**Source data:**
>>>

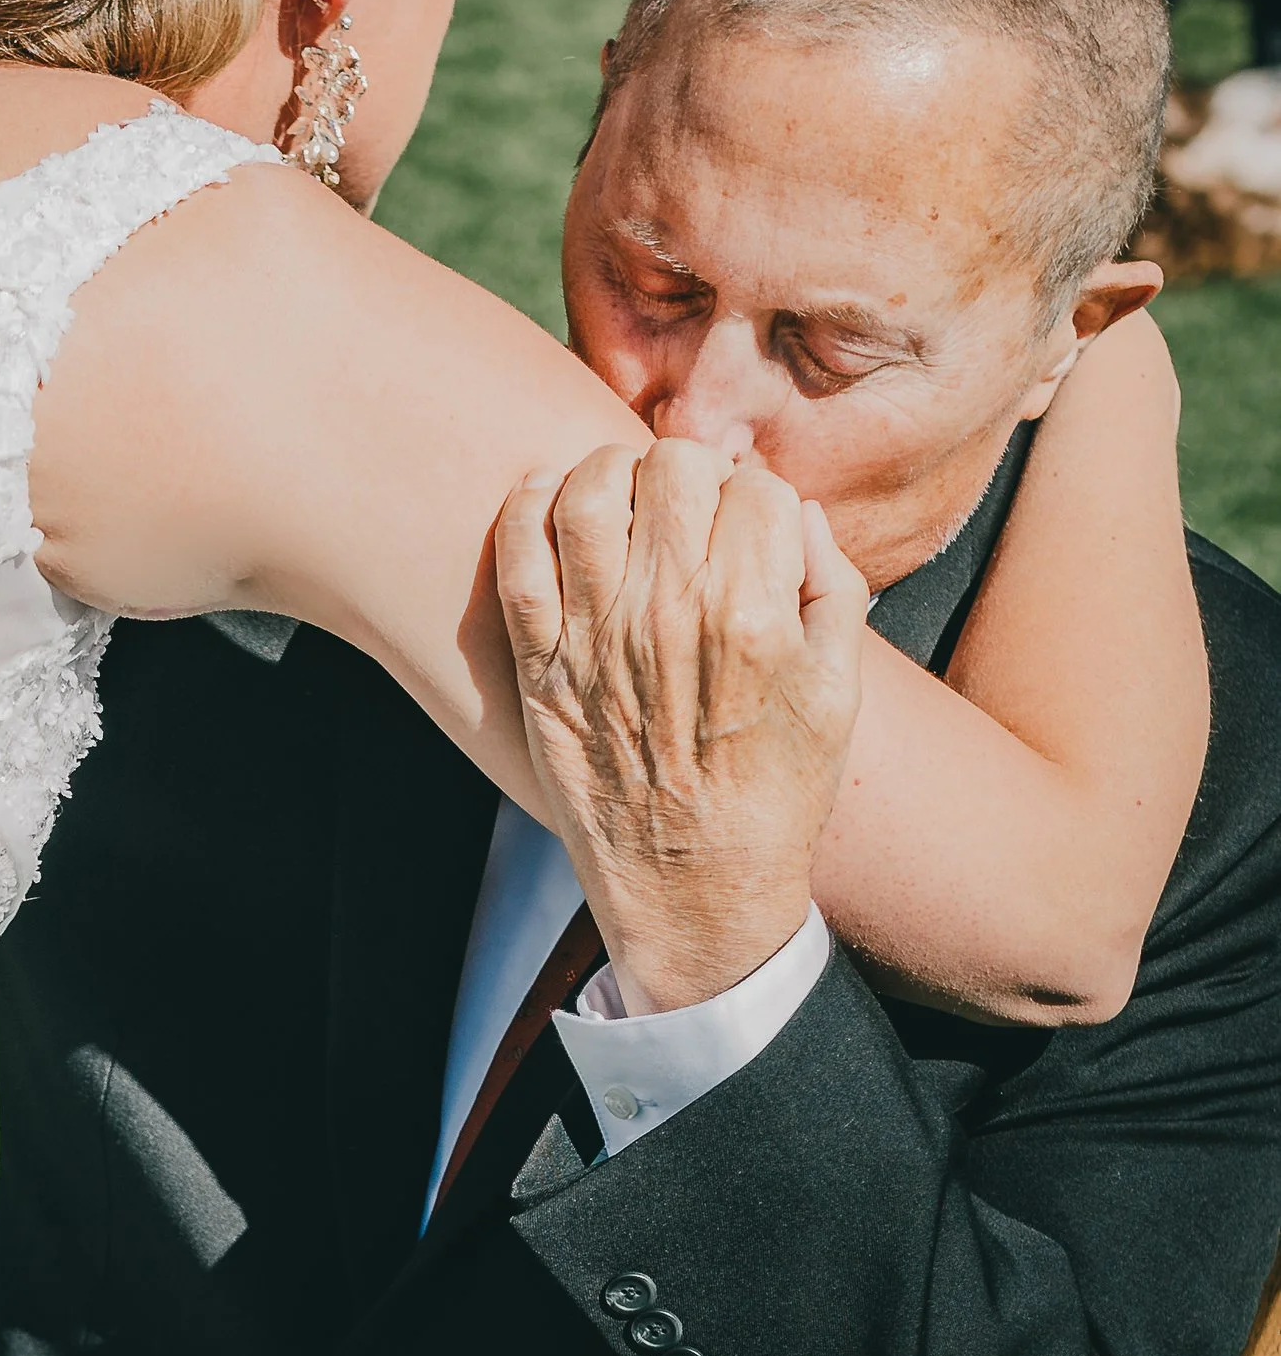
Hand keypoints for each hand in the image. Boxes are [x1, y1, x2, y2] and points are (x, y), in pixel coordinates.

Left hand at [495, 440, 868, 1014]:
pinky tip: (552, 499)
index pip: (754, 487)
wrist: (692, 885)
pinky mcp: (539, 662)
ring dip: (611, 473)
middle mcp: (668, 615)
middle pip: (671, 469)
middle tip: (689, 502)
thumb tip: (798, 509)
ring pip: (588, 491)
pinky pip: (517, 551)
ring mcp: (594, 635)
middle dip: (690, 471)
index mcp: (753, 617)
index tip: (750, 516)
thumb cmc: (775, 793)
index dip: (757, 491)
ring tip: (626, 494)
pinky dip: (530, 505)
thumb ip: (831, 588)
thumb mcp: (837, 695)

<<<

**Required work:** The expected result is every record above, word for word, with no pictures in it.

**Response below:**
Hand keypoints for each hand in the image. Boxes are [x1, y1, x2, y2] and points are (x, y), in pixel coordinates.

Left hand at [495, 440, 868, 1014]:
pinky tip: (552, 499)
index pip: (754, 487)
wrist: (692, 885)
pinky mcp: (539, 662)
ring dip: (611, 473)
middle mcp: (668, 615)
middle pip: (671, 469)
middle tip: (689, 502)
thumb tip: (798, 509)
ring pip: (588, 491)
pinky pip: (517, 551)
ring mcp: (594, 635)
middle dip: (690, 471)
index mcp: (753, 617)
index tip: (750, 516)
thumb cmc: (775, 793)
index dip: (757, 491)
ring tip: (626, 494)
pinky dip: (530, 505)
thumb ip: (831, 588)
thumb mcp: (837, 695)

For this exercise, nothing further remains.